Locating science fiction. The project will devise and develop a new 'cultural materialist' paradigm for science fiction studies and apply it to a case study of science fictional representations of catastrophe, especially nuclear war, plague and extreme climate change.
Making a career of it: the literary and cultural production of Tom Keneally. Is being a 'national living treasure' compatible with being a serious literary figure? The project examines who actually reads what of Tom Keneally's fiction and whether facts accord with critical assessments of his work, both in Australia and overseas. Answers will clarify how Australia constructs its literary culture and writes literary history.
Future thinking: utopianism in post-colonial literatures.
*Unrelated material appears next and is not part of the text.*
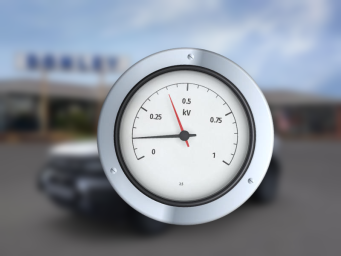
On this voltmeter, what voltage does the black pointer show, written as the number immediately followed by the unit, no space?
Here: 0.1kV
This project examines the critical function of creative writers around the world in their society's imagination of the future. It investigates post-colonial literatures from a wide range of countries and regions to show the prevalence and power of hope, of ideas of liberation, self-determination and future possibility.
Cognition, culture, and textual encounters: a study of what cognitive science and the earliest English poetry can do for each other. This project examines, through multidisciplinary tools drawn from cognitive science, how we are able to understand texts written over 1000 years ago, through the cognitive structures and cultural factors that shape meaning. Using cognitive approaches to literature, this study demonstrates the complex interplay of mind, culture, and literary texts.
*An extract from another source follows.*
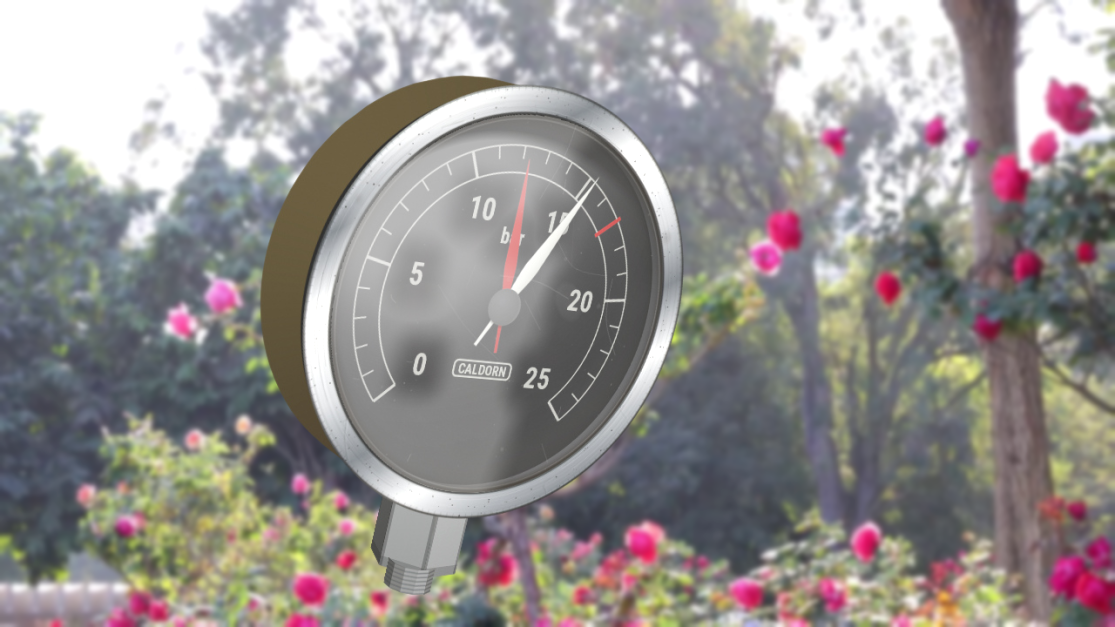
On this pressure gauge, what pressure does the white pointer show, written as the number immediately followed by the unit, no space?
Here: 15bar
The return of the omniscient narrator in contemporary fiction: authorship and narrative authority in the new millennium. An original study of how contemporary novelists have revived the voice of an all-knowing omniscient narrator to assert their literary authority in a multi-media age. The project will generate new knowledge about how fiction-writing techniques have adapted to historical changes, and provide fresh insight into the role of authors as public figures.